For which she was summarily savaged and the project widely denounced. Typical of this display of humanity at its toilet-paper hoarding finest was Heather Schwedel's ranking of the individual performances at Slate. Schwedel ranked each celebrity's slice of the song from least worst (#24) to worst (#1) and bumped Gadot herself up to #3 for having the idea to start with. Twitter again proved itself the go-to venue for thoughts that should remain unexpressed as people jumped on the celebrities for not giving everyone else all their money.
Now ordinarily I'd be the last person to defend "Imagine," which is one of the more vacuous songs from John Lennon's significantly vacuous 1970s output. The song is a lullaby designed to make socialist kids fall asleep before they can start to ask it questions it can't answer ("Mr. Lennon, when you imagine no possessions, what happens to your room full of fur coats?") The Italian trumpeter's version is one of the better ones I've ever heard because it has none of the words. However, let the record show that if Ms. Gadot would like to sing me to sleep with this song she is entirely within her rights to do so. Given that I am roughly 20 years her senior I ought to doze off after about a verse.
Be that as it may. Ms. Gadot likes the song, finds it kind of inspirational and thought it would be a neat idea to get some other famous people with whom she's friendly to put together a sometimes serious, sometimes goofy rendition as a diversion in a time of anxiety and crisis. It's not art, it may have been a "good-hearted but not good-headed" idea.
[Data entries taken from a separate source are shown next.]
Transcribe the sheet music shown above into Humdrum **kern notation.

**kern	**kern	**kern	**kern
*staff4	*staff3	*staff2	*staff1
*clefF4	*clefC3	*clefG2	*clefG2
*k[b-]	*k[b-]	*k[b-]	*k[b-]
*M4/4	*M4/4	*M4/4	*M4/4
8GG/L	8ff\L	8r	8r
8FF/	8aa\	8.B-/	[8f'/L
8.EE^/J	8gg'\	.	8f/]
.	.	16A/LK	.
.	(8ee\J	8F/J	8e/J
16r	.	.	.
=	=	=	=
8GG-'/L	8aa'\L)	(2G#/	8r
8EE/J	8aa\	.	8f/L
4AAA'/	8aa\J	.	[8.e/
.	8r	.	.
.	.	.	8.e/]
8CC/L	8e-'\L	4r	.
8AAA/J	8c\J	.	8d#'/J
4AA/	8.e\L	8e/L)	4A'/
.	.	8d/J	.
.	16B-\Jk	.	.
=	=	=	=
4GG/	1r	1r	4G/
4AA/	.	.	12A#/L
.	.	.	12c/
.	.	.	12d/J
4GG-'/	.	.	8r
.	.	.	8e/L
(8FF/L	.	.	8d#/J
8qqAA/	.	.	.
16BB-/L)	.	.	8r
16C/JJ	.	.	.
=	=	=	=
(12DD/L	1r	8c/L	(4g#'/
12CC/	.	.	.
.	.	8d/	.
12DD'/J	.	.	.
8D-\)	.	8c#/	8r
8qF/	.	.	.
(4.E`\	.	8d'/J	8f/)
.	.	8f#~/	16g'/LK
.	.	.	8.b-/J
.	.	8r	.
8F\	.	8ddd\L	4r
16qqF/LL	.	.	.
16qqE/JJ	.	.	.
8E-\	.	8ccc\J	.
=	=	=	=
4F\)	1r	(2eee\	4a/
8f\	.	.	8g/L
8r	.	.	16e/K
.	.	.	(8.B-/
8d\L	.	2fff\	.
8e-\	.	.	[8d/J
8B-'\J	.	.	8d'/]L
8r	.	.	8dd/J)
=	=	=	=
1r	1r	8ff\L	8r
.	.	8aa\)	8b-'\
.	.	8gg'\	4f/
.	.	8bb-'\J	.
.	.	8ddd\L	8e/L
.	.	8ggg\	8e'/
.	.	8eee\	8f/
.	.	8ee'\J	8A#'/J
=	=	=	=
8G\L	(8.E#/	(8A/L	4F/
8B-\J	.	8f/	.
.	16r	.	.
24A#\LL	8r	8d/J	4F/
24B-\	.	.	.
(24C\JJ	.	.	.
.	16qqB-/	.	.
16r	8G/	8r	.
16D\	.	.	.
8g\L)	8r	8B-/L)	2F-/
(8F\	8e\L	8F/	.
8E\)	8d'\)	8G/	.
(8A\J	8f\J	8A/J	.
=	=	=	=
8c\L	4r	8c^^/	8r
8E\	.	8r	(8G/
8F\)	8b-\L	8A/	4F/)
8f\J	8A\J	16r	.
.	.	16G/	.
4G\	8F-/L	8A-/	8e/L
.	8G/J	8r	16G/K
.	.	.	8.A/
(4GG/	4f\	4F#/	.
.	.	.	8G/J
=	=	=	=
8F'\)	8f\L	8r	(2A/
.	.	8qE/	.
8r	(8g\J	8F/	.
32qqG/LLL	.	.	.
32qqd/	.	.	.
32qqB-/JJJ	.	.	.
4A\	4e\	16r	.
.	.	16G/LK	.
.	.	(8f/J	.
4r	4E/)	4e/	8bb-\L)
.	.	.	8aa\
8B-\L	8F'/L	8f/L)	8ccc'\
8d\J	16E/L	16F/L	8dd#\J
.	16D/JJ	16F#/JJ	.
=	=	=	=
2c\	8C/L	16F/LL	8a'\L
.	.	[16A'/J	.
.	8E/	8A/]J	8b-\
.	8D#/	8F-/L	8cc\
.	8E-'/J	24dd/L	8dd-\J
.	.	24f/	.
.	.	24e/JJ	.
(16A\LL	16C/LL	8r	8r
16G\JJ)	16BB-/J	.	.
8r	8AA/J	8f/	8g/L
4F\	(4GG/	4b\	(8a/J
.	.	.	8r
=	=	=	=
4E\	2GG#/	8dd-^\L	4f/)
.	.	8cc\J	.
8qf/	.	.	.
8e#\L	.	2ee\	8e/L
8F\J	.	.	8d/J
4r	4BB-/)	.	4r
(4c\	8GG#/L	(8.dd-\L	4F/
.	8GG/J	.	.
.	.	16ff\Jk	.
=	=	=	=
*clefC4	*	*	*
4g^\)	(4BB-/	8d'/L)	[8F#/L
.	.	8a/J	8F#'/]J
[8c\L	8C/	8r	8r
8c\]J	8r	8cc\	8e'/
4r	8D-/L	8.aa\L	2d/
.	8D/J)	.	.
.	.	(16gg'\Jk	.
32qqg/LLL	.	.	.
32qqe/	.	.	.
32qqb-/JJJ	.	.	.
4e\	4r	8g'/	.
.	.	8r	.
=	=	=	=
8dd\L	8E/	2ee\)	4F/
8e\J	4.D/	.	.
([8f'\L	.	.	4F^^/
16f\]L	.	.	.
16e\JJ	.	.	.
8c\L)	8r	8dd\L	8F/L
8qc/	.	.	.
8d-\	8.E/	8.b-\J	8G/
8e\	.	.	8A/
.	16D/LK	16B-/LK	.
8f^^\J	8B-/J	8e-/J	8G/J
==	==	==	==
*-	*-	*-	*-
Whatever. If we can be expected to nod along to every glurgy poem and gooey reflection about all of how the viral crisis is affecting our society and every self-righteous hectoring lecture about how we're doing this for the good of those who can't help themselves, if we can be expected to remember "We Are the World" and Live Aid as awesome moments of human kindness and achievement instead of free food handouts to the warlords starving the people we wanted to help... We can put up with a couple dozen atonal warblings of one of the most shallow "important" songs ever recorded, instigated by a nice lady who wanted to do something nice for people who followed her social media.
Except that, as noted in the post title's reference to St. Augustine's doctrine of humanity's complete sinfulness apart from a relationship with its Creator, it seems we can't.